Number of requested results 20 is greater than number of elements in index 15, updating n_results = 15


[Document(metadata={}, page_content='But if you already have some basic Python experience and\nwant to take it to the next level, in this video you’ll discover 4 interesting Python projects\nfor beginners – all including code for practice! Great! So, let’s start with project\nnumber 1 - Uber Trips Analysis Since it was founded in 2009, Uber has become one\nof the most famous unicorn companies, offering its services to more than 80 countries worldwide'),
 Document(metadata={}, page_content='If you are\naware of the risk to catch a certain disease, you will have the time to think and prepare,\nwhich can save a lot of suffering and money. In this project, you’ll carefully analyze\na dataset of 195 records to predict the likelihood of having Parkinson’s\ndisease using an XGBBoost model'),
 Document(metadata={}, page_content='This\nunreasonable behavior caused many deaths, especially in hospitals where most doctors—unlike\ntoday—never washed their hands before surgeries. In the mid-1800s, t

In [44]:
TEMPLATE = '''
You are a helpful chatbot that answers questions on Youtube videos.
Answer the questions using only the following context:
{context}
'''
TEMPLATE_Q = '''{question}'''

In [45]:
from langchain_core.prompts import PromptTemplate, SystemMessagePromptTemplate,HumanMessagePromptTemplate,ChatPromptTemplate
message_template_1 = SystemMessagePromptTemplate.from_template(template = TEMPLATE)
message_template_2 = HumanMessagePromptTemplate.from_template(template=TEMPLATE_Q)
chat_template = ChatPromptTemplate.from_messages([message_template_1,message_template_2])

In [46]:
chat_template

ChatPromptTemplate(input_variables=['context', 'question'], input_types={}, partial_variables={}, messages=[SystemMessagePromptTemplate(prompt=PromptTemplate(input_variables=['context'], input_types={}, partial_variables={}, template='\nYou are a helpful chatbot that answers questions on Youtube videos.\nAnswer the questions using only the following context:\n{context}\n'), additional_kwargs={}), HumanMessagePromptTemplate(prompt=PromptTemplate(input_variables=['question'], input_types={}, partial_variables={}, template='{question}'), additional_kwargs={})])

In [None]:
from langchain_core.output_parsers import StrOutputParser
parser = StrOutputParser()

In [None]:
from langchain_core.runnables import RunnablePassthrough, RunnableParallel

In [59]:
chain = ({'context':retriever,
         'question':RunnablePassthrough()}
         | chat_template
         | chat
         | parser
)

In [61]:
chain.invoke("Could you tell me all essential beginner python projects according to the video")

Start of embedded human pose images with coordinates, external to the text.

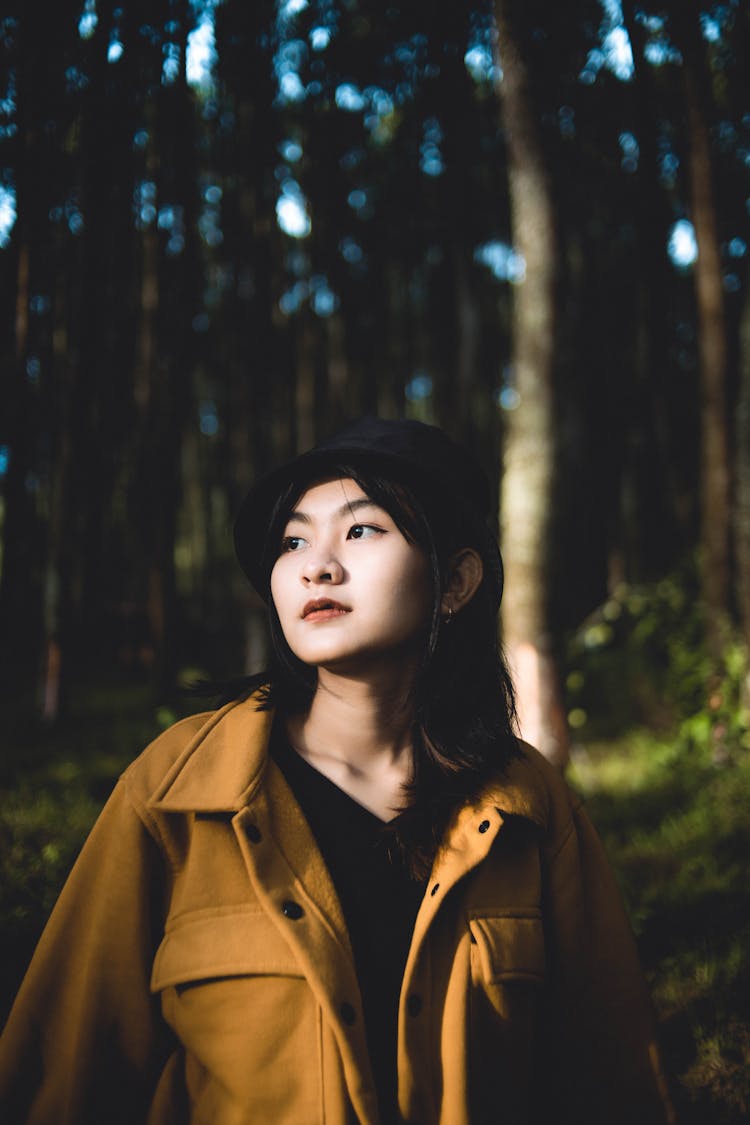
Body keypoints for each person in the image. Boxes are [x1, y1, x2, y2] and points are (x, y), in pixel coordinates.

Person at [0, 417, 672, 1124]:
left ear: (457, 581)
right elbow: (63, 1068)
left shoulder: (528, 809)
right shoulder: (179, 786)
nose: (317, 565)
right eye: (294, 541)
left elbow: (613, 1076)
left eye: (361, 531)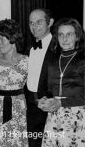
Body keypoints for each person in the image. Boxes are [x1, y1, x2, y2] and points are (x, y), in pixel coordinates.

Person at [38, 18, 85, 147]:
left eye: (69, 34)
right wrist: (43, 99)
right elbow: (48, 89)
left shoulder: (83, 59)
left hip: (78, 116)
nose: (64, 38)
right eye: (61, 34)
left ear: (77, 37)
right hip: (55, 116)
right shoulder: (52, 59)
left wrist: (61, 102)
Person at [26, 9, 54, 147]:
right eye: (31, 23)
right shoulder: (29, 49)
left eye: (39, 22)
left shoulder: (59, 47)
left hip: (50, 108)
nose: (34, 26)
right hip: (30, 108)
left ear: (50, 23)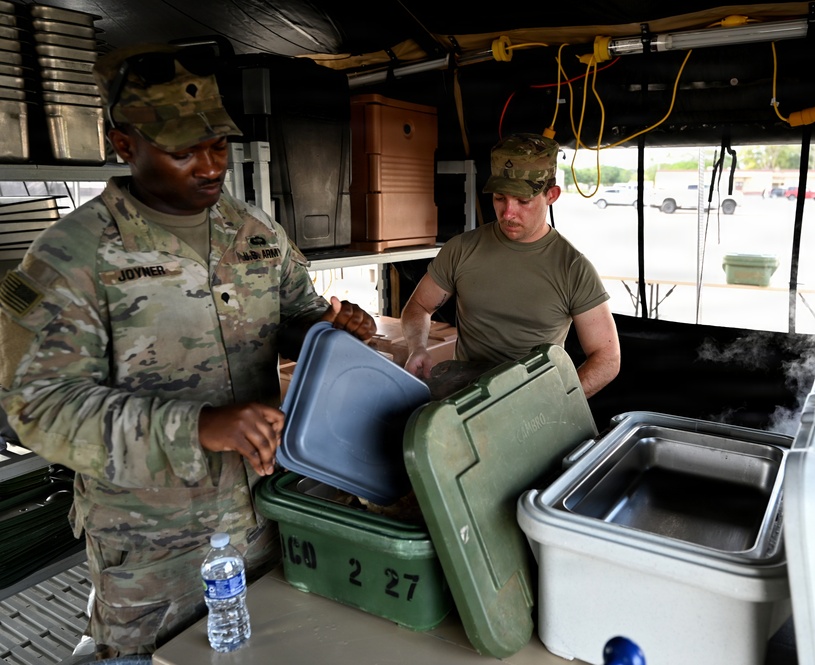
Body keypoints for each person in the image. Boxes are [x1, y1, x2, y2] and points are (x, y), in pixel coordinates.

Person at [0, 43, 375, 659]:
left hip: (265, 512)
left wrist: (331, 330)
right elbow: (39, 408)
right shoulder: (70, 257)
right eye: (183, 151)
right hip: (154, 545)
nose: (209, 166)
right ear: (125, 145)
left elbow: (294, 316)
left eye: (219, 145)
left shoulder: (252, 230)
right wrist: (197, 427)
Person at [401, 133, 620, 398]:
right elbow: (419, 306)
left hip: (535, 398)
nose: (508, 213)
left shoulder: (573, 268)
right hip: (469, 397)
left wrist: (560, 400)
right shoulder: (461, 249)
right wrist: (417, 347)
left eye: (523, 201)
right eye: (499, 198)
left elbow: (607, 356)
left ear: (551, 195)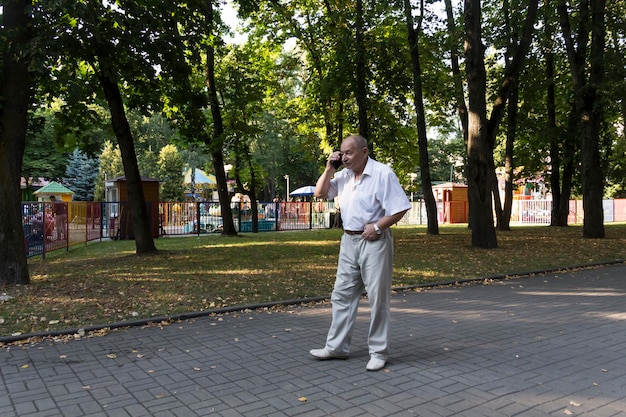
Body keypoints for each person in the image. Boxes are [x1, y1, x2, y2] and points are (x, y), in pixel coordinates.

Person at [310, 135, 411, 371]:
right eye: (342, 153)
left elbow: (400, 207)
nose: (344, 157)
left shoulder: (382, 174)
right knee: (342, 294)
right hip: (349, 240)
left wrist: (377, 227)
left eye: (349, 153)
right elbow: (320, 193)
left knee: (377, 297)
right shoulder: (344, 176)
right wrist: (328, 168)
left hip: (374, 241)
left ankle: (378, 351)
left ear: (364, 152)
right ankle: (336, 347)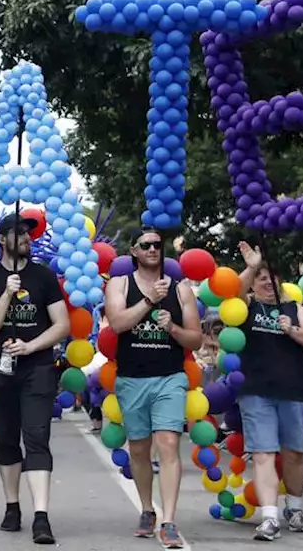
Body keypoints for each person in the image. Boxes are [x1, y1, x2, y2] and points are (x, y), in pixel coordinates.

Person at [0, 214, 70, 545]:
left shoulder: (44, 277)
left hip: (38, 367)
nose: (27, 237)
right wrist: (6, 294)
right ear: (3, 239)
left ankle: (41, 517)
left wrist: (30, 345)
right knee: (6, 439)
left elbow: (61, 325)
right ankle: (12, 506)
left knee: (37, 436)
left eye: (29, 232)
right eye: (19, 233)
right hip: (0, 368)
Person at [103, 228, 201, 548]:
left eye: (158, 245)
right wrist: (149, 300)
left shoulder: (182, 289)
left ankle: (169, 520)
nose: (153, 249)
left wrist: (171, 326)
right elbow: (118, 324)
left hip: (170, 377)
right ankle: (148, 509)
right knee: (140, 449)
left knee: (169, 443)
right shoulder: (120, 284)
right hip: (132, 378)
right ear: (134, 250)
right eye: (146, 245)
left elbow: (195, 339)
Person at [235, 242, 303, 542]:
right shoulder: (244, 306)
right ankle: (269, 517)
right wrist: (250, 266)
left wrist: (293, 330)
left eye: (272, 278)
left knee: (295, 454)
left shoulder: (293, 308)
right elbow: (232, 295)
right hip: (256, 390)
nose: (267, 283)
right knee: (263, 454)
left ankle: (294, 508)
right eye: (261, 278)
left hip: (293, 389)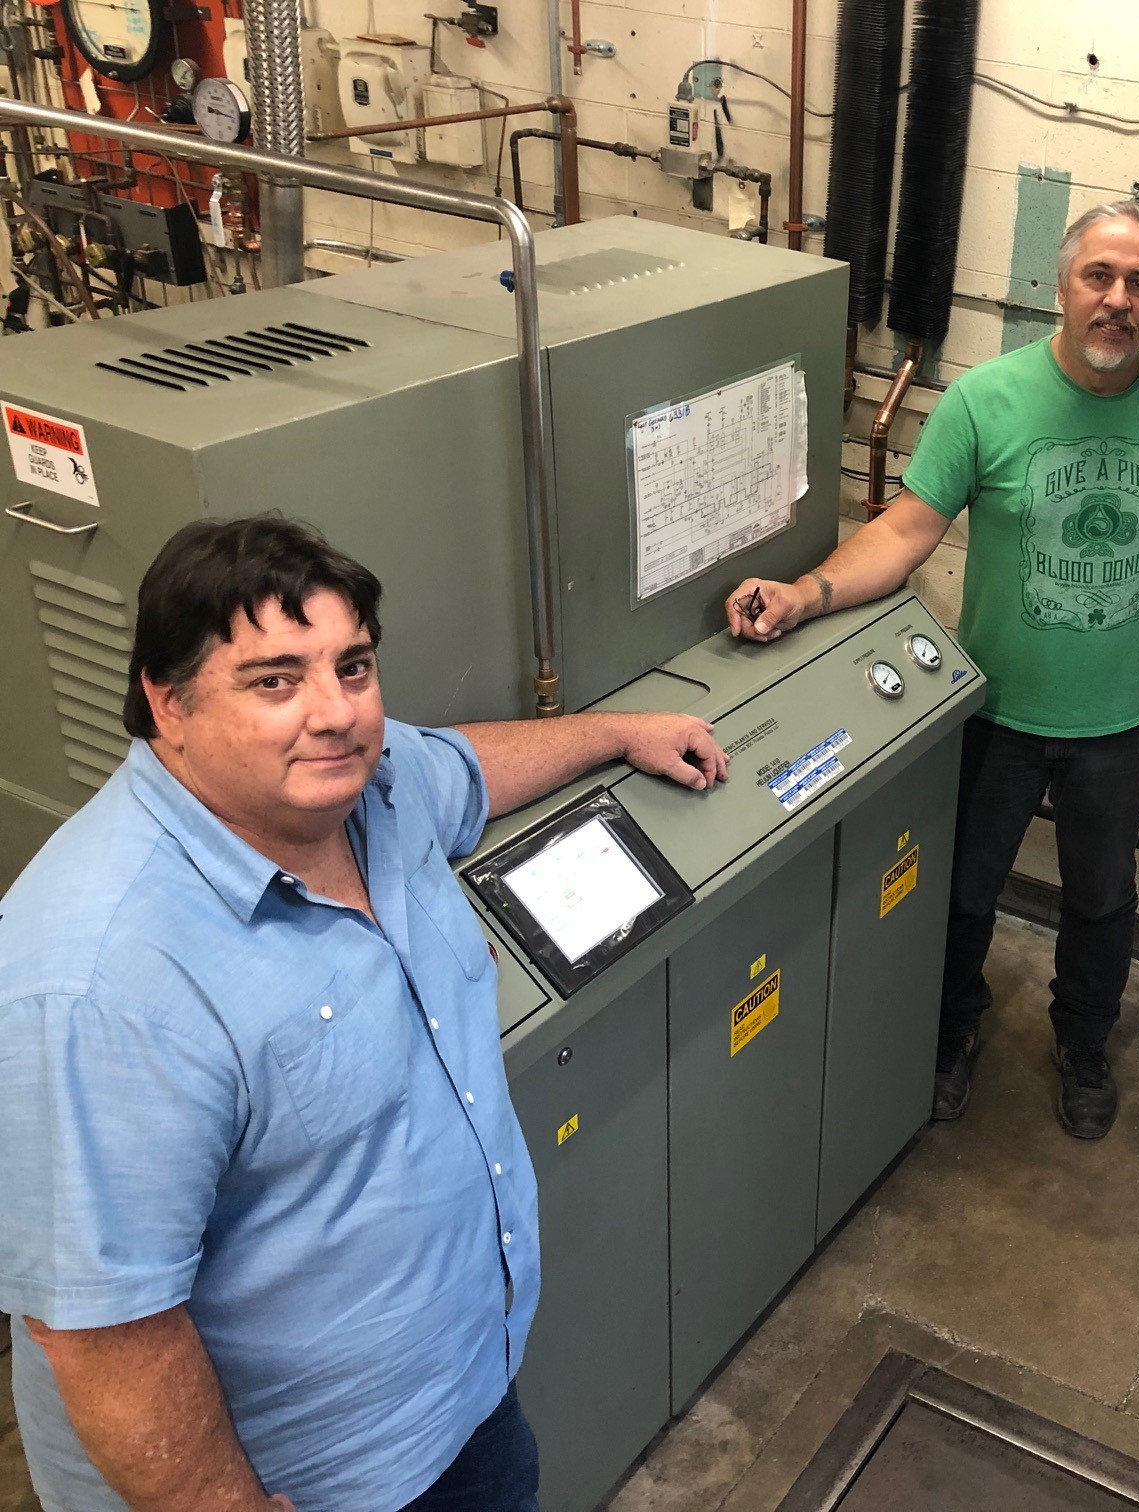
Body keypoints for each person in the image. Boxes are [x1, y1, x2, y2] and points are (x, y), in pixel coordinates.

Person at [0, 516, 729, 1511]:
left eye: (353, 668)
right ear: (166, 704)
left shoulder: (370, 795)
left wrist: (618, 731)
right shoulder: (98, 981)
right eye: (275, 681)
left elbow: (466, 764)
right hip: (310, 1483)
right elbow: (101, 1334)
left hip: (463, 1403)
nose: (334, 711)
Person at [722, 198, 1139, 1139]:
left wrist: (1136, 591)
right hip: (995, 711)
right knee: (962, 889)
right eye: (1100, 277)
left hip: (1118, 721)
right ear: (1061, 286)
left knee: (1102, 897)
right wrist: (807, 594)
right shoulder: (984, 401)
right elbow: (907, 531)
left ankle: (1084, 1044)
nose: (1118, 300)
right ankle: (952, 1028)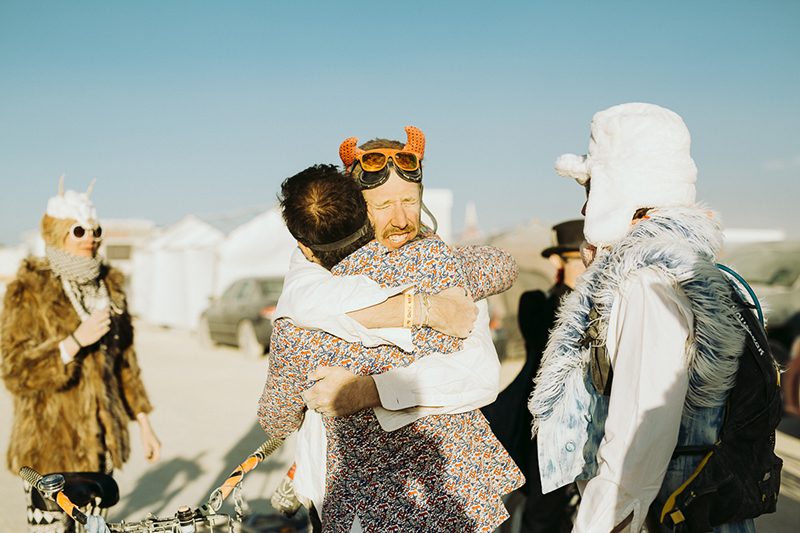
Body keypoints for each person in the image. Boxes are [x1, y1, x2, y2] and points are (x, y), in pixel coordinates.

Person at [259, 162, 524, 531]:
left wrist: (363, 390)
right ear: (361, 211)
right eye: (384, 205)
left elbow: (277, 418)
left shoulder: (295, 325)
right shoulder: (435, 264)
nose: (400, 218)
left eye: (409, 201)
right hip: (451, 492)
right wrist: (418, 307)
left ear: (305, 246)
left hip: (367, 506)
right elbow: (500, 265)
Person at [528, 103, 754, 532]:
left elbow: (640, 426)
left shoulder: (647, 282)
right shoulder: (680, 267)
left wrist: (601, 522)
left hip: (658, 514)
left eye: (592, 188)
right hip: (683, 506)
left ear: (622, 188)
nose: (584, 208)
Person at [1, 179, 161, 533]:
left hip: (100, 449)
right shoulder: (27, 290)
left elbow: (126, 365)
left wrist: (145, 425)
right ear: (57, 234)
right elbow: (13, 371)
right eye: (79, 230)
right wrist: (72, 343)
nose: (90, 236)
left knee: (96, 530)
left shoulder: (110, 287)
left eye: (95, 229)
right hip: (48, 448)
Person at [482, 220, 585, 532]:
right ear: (558, 261)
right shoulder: (539, 304)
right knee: (543, 514)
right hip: (549, 429)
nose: (588, 267)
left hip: (593, 423)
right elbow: (545, 342)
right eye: (579, 259)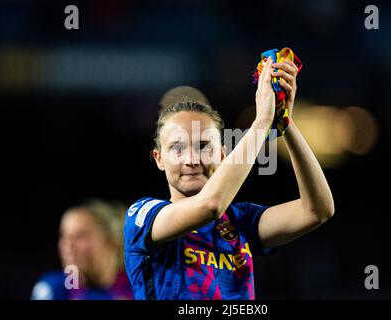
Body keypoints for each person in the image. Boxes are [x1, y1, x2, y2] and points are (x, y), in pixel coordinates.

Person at [124, 57, 335, 300]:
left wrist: (284, 121)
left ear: (223, 154)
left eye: (203, 146)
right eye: (177, 148)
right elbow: (210, 205)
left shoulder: (241, 220)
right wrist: (261, 123)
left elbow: (317, 210)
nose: (191, 159)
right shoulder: (142, 217)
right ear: (159, 158)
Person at [31, 199, 134, 300]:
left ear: (111, 241)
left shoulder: (140, 288)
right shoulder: (54, 288)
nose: (68, 246)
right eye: (63, 236)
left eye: (80, 236)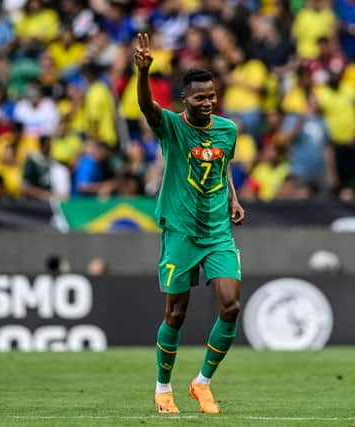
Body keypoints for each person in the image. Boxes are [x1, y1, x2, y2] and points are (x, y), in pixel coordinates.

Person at [134, 33, 245, 415]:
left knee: (230, 306)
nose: (207, 102)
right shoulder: (173, 127)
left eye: (212, 95)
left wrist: (233, 197)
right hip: (181, 230)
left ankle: (202, 383)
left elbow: (222, 164)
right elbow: (148, 109)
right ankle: (163, 388)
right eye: (199, 97)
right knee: (175, 314)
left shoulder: (227, 130)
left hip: (217, 231)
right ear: (186, 99)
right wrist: (143, 73)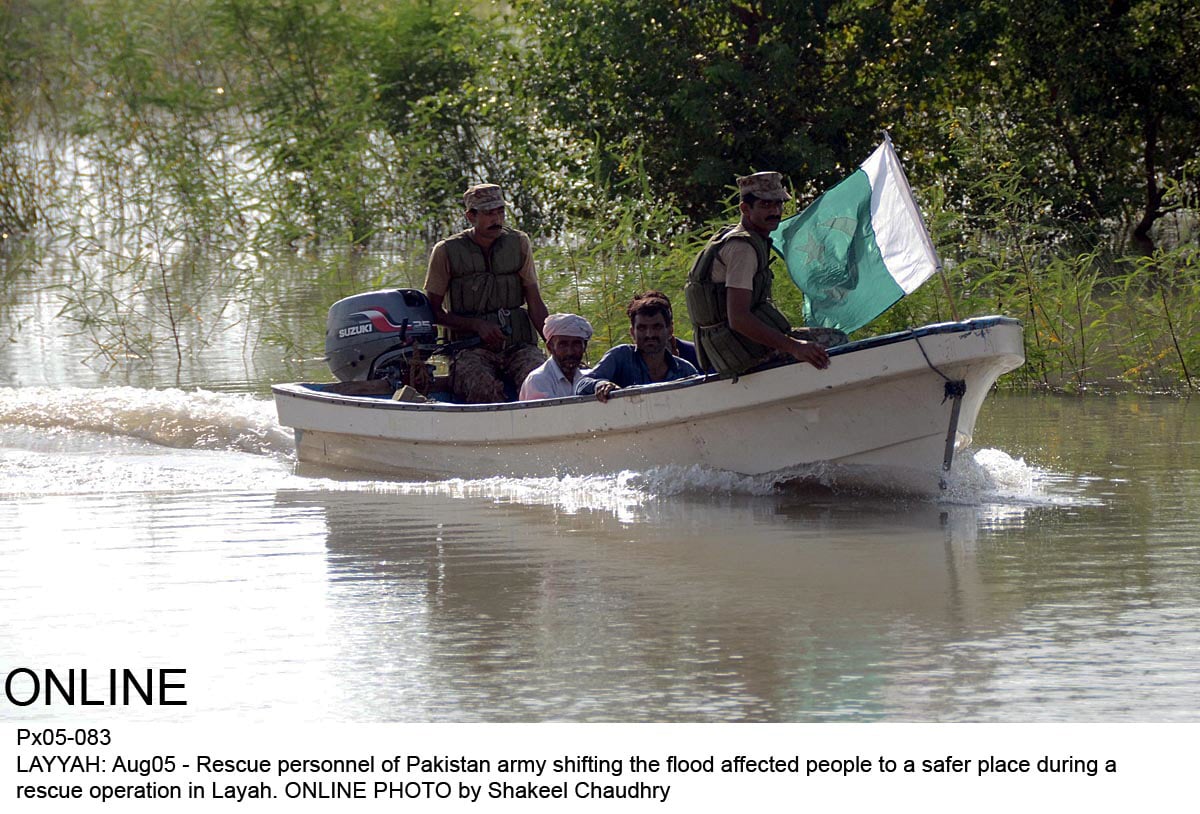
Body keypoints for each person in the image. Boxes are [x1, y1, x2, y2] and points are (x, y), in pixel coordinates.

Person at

Number of requested results 20 is greater than number of elements in index 15, updating n_results = 15


"According to the video, these are the 4 essential beginner Python projects:\n\n1. Uber Trips Analysis: This project involves analyzing Uber trip data from its founding in 2009 to the present, offering insights into the company's operations across 80+ countries.\n2. Parkinson's Disease Prediction: The project focuses on predicting the likelihood of having Parkinson's disease using an XGBoost model and a dataset of 195 records. It aims to raise awareness and provide time for preparation and treatment.\n3. Ignaz Semmelweis and Handwashing: The project explores the mid-1800s story of Dr. Ignaz Semmelweis, who investigated the high death rates in hospitals, especially during childbirth, and linked it to doctors not washing their hands, leading to a significant change in medical practices.\n4. Project Number 4 is not mentioned in the provided text."